Speculative transactions require a lot of experience. For quite a long time there have been and are constantly emerging new specific technologies for intraday speculation in falling and rising markets., that allow day traders to earn income.

However, this activity is quite risky., and requires certain qualities and knowledge from a person, going into day trading.

DAY TRADER ~ daytrader (speculator, market player, specializing in day trading)

DAY TRADING дэй­трейдинг [day trading], intraday trading (speculative trading in shares or other financial assets during the trading day. Based on Internet access to stock exchanges and other trading platforms (receiving price information online, Internet entry of orders for the purchase and sale of securities with automatic execution in a computer auction).
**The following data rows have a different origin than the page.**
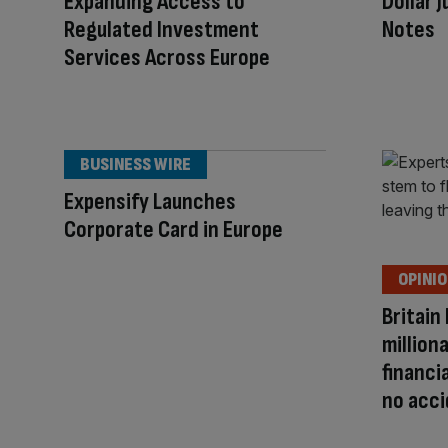
Expanding Access to
Dollar 
Regulated Investment
Notes
Services Across Europe
BUSINESS WIRE
Expensify Launches
Corporate Card in Europe
OPINI
Britain
million
financi
no acc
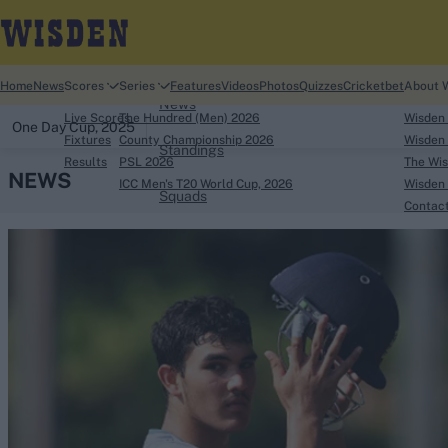
Home
Home
News
Scores
Series
Features
Videos
Photos
Quizzes
Cricketbet
About 
News
Live Scores
The Hundred (Men) 2026
Wisden
One Day Cup, 2025
Fixtures
County Championship 2026
Wisden 
Standings
Results
PSL 2026
The Wis
NEWS
ICC Men's T20 World Cup, 2026
Wisden 
Squads
Contac
Looking for...
Ben Stokes
Virat Kohli
Border-Gavaskar Tro
Joe Root
IPL Auction
Perth Test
In process D.t. there are many transactions for the purchase and sale of securities or other financial assets, at the same time, fractions of a percent are recouped as income. Most positions are closed at the end of the day. Margin transactions are actively used. Technology D.t.. allows you to work on the stock exchange not only for large, but also to small retail investors, organize access to trading floors as from offices, and from places of residence, if there are jobs, equipped with a computer workstation and high-speed Internet access. At the same time, the systems for entering orders on the exchanges are organized through the accounts of brokers, while maintaining the latter's control over the availability of securities and reserved funds for making transactions (access to stock exchanges is preserved only through financial intermediaries - brokers)).